Tag Archives: large scale systems

Use Zend_Translate to Translate Your Web App

There are some really good reasons to use Zend_Translate for your multilingual site instead of some other technique. Actually you can definitely simulate something like this Zend component with and array or ini file, but here are some good things to mention.

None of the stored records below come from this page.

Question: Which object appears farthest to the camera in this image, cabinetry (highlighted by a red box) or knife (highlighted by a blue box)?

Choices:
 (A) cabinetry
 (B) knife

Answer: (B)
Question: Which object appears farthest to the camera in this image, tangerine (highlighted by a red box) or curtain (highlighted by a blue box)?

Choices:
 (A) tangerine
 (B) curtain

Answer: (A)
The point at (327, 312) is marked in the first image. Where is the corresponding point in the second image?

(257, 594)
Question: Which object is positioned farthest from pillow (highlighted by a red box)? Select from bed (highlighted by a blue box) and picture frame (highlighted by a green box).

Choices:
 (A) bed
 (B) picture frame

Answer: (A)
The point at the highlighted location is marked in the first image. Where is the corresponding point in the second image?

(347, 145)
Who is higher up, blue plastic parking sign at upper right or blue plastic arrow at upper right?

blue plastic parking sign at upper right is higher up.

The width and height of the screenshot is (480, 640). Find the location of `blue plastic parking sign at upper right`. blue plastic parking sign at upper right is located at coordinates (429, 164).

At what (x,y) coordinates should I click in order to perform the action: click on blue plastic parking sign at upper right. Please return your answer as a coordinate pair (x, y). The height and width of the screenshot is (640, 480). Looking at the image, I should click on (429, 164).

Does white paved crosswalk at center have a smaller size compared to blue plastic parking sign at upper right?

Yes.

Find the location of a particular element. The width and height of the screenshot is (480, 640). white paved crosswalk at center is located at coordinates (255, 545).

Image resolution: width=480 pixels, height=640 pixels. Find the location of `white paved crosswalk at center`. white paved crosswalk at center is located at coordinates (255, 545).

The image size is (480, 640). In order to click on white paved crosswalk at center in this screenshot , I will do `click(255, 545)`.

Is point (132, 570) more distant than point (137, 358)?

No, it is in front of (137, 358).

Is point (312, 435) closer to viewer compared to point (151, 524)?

1. Write a human readable source file

In fact you can do this even without Zend_Translate. Image you’ve an ini file with some pairs like:

lblMyLabel = "My Label"

Nobody says this cannot be “more” human readable – like so:

My Label = "My Label"

Than you can support several files i.e. en.ini, de.ini, etc. where you can translate this label. The problem is that once you read the ini file you’ve to deal with those white spaces into the labels, while with Zend_Translate you can simply call them with:

$translate->_("My Label");

2. Default values for missing labels

Zend_Translate forces you to define a source file. Which is really great, because you always have a default value. Assuming that you don’t have a specific label translated in one of the ini files, you’ll get the default value from the source file, and defining source and other files is as easy as:

// en.ini
My Label = "My Label"
 
// de.ini
...
 
// while the locale is de_DE you'll have 
// the default value returned
$translate->_("My Label"); // will return My Label from the en.ini

3. Locales

It’s really great that you can directly setup a locale for this module. Thus you have more flexibility when switching between languages and you can benefit from the power of the framework when reading some browser specific locales. Here’s some code:

$translate = new Zend_Translate('ini', 'en.ini', 'en');
$translate->addTranslation('de.ini', 'de');
 
// than when you setup the translation locale
$translate->setLocale('en');

4. Cache

One of the greatest things about Zend_Translate is the native support of cache. It’s so cool! Actually the labels of a large web system are pretty static and don’t change every day. In other hand in large scale systems there are lots of labels, and the load time will be faster with cache.

$frontendOptions = array('lifetime' => 600, 'automatic_serialization' => true);
$backendOptions  = array('cache_dir' => 'path_to_cache_dir');
 
$cache = Zend_Cache::factory('Core', 'File', $frontendOptions, $backendOptions);
 
Zend_Translate::setCache($cache);

It’s a great advantage to use Zend_Translate after all this. Actually I have finished projects without any use of it, but I really can’t imagine how I’ll work now without it!